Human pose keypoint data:

§

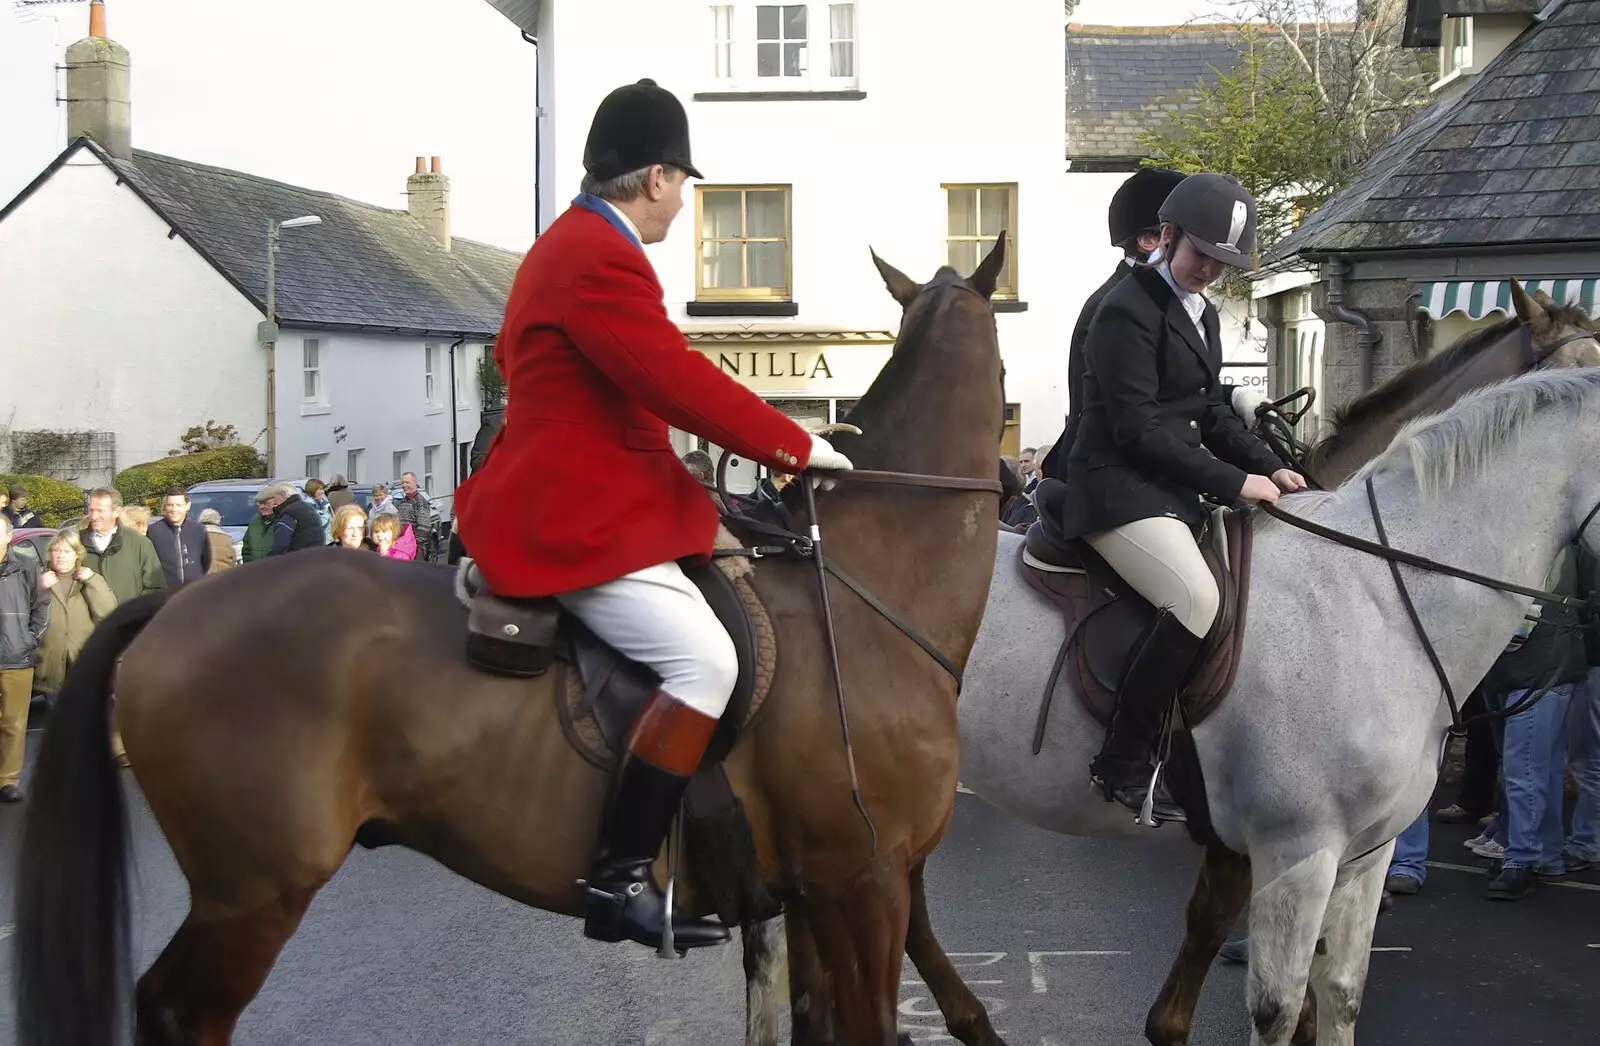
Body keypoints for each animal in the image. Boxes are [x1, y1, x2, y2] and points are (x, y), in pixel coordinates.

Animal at [12, 239, 1004, 1046]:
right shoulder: (862, 883)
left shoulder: (817, 893)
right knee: (180, 1011)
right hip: (252, 891)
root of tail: (173, 606)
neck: (869, 584)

§

Your answer must be a single number: the count of lines in the records that hold the word "right".

3